EXERCISE MATERIALS -
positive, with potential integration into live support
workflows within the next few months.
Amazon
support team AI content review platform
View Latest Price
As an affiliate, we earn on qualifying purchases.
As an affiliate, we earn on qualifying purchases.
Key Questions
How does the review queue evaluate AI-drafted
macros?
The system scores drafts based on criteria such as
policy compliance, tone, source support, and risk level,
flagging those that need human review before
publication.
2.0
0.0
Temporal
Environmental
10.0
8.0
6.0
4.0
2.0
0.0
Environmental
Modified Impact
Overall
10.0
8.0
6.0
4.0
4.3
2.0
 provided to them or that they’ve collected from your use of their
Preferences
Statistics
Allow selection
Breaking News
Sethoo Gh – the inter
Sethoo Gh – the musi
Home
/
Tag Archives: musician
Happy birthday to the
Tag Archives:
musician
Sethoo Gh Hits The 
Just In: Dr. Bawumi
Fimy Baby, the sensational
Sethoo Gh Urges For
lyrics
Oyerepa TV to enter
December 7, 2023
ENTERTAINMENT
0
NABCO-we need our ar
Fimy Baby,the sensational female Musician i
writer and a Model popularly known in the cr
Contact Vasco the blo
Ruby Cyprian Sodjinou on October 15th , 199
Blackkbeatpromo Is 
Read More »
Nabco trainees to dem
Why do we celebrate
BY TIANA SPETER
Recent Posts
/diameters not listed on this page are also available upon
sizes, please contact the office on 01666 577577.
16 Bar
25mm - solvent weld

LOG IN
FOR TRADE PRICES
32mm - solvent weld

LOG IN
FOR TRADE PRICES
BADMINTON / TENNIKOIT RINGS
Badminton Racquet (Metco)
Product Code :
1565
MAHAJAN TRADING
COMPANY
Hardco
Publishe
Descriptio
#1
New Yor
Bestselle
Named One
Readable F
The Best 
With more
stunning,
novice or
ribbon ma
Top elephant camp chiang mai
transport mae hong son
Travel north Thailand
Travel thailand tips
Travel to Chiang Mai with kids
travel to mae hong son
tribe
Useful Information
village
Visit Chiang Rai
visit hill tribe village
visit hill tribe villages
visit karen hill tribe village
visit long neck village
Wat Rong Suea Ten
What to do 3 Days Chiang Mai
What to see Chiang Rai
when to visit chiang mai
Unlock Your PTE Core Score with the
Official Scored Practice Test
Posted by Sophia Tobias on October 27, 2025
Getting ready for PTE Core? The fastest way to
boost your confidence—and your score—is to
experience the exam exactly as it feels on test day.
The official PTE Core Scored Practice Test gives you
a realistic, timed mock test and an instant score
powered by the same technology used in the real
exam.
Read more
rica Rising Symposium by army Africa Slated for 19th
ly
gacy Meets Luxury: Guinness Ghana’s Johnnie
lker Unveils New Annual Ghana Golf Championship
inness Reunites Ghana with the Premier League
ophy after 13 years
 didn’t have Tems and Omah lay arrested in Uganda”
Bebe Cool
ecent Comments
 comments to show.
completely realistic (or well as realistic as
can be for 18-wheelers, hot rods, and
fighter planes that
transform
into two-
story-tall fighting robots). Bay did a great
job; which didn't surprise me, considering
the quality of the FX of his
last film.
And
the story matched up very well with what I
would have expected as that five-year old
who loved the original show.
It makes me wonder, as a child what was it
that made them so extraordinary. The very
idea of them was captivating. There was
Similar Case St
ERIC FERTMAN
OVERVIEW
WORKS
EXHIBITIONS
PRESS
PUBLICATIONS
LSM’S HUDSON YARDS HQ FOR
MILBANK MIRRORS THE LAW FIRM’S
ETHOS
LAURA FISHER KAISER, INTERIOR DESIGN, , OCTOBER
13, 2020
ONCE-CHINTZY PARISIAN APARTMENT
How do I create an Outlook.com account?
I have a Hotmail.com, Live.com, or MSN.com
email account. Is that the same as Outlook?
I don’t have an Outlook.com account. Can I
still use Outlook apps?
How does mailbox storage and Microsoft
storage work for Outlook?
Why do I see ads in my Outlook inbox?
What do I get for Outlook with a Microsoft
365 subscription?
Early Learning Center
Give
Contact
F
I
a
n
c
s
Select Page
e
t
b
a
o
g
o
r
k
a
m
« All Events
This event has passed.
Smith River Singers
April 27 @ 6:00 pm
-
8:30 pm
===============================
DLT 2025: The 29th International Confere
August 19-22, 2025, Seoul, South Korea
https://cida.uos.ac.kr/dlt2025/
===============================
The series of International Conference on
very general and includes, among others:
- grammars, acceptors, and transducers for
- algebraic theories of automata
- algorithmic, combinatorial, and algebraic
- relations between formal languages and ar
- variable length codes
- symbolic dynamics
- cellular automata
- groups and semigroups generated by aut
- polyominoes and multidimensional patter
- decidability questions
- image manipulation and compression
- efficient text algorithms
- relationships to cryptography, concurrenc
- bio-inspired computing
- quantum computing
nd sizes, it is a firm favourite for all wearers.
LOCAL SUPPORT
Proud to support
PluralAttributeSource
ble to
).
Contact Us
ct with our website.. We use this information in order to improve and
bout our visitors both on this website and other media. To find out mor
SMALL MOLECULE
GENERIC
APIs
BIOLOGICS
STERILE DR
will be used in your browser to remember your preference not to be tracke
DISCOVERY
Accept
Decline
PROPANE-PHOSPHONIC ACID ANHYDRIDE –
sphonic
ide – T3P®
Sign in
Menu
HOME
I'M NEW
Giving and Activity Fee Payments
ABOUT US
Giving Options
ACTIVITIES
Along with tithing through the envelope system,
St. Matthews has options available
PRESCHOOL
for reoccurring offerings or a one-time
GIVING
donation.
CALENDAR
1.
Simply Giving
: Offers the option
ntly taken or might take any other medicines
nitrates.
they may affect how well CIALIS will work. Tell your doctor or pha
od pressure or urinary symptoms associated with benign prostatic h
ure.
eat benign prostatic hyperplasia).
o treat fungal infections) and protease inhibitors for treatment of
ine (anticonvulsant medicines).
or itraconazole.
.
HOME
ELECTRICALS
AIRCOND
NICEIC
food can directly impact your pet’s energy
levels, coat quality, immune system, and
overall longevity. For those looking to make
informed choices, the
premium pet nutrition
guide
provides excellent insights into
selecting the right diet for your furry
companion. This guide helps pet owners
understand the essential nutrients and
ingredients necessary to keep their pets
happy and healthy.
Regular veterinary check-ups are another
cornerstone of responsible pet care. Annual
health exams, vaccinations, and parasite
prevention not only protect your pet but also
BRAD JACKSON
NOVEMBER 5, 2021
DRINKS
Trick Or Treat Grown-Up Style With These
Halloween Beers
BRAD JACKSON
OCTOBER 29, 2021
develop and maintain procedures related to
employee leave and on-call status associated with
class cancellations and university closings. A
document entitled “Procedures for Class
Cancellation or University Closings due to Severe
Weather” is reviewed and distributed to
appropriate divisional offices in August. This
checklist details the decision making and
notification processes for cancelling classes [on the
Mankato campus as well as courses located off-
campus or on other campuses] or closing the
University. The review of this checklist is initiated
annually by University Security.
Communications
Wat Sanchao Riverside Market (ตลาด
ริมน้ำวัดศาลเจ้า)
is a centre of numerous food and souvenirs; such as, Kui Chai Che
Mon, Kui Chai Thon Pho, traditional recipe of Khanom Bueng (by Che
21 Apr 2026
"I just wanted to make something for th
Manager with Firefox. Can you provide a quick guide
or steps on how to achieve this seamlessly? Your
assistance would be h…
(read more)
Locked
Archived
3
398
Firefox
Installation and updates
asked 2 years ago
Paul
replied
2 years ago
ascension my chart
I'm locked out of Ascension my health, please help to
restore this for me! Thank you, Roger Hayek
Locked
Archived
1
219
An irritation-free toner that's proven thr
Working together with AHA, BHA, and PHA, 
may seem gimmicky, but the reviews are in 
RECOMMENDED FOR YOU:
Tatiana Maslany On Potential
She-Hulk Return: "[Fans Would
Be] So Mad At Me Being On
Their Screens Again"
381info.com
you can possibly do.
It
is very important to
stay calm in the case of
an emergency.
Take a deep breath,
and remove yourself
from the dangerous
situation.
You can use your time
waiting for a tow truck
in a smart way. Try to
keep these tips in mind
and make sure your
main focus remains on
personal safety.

YOUR TASK -
Reproduce only the lines above spanning from the line containing "NOVEMBER 5, 2021" through the line containing "campus or on other campuses] or closing the", word for word.

SOLVED EXERCISE -
NOVEMBER 5, 2021
DRINKS
Trick Or Treat Grown-Up Style With These
Halloween Beers
BRAD JACKSON
OCTOBER 29, 2021
develop and maintain procedures related to
employee leave and on-call status associated with
class cancellations and university closings. A
document entitled “Procedures for Class
Cancellation or University Closings due to Severe
Weather” is reviewed and distributed to
appropriate divisional offices in August. This
checklist details the decision making and
notification processes for cancelling classes [on the
Mankato campus as well as courses located off-
campus or on other campuses] or closing the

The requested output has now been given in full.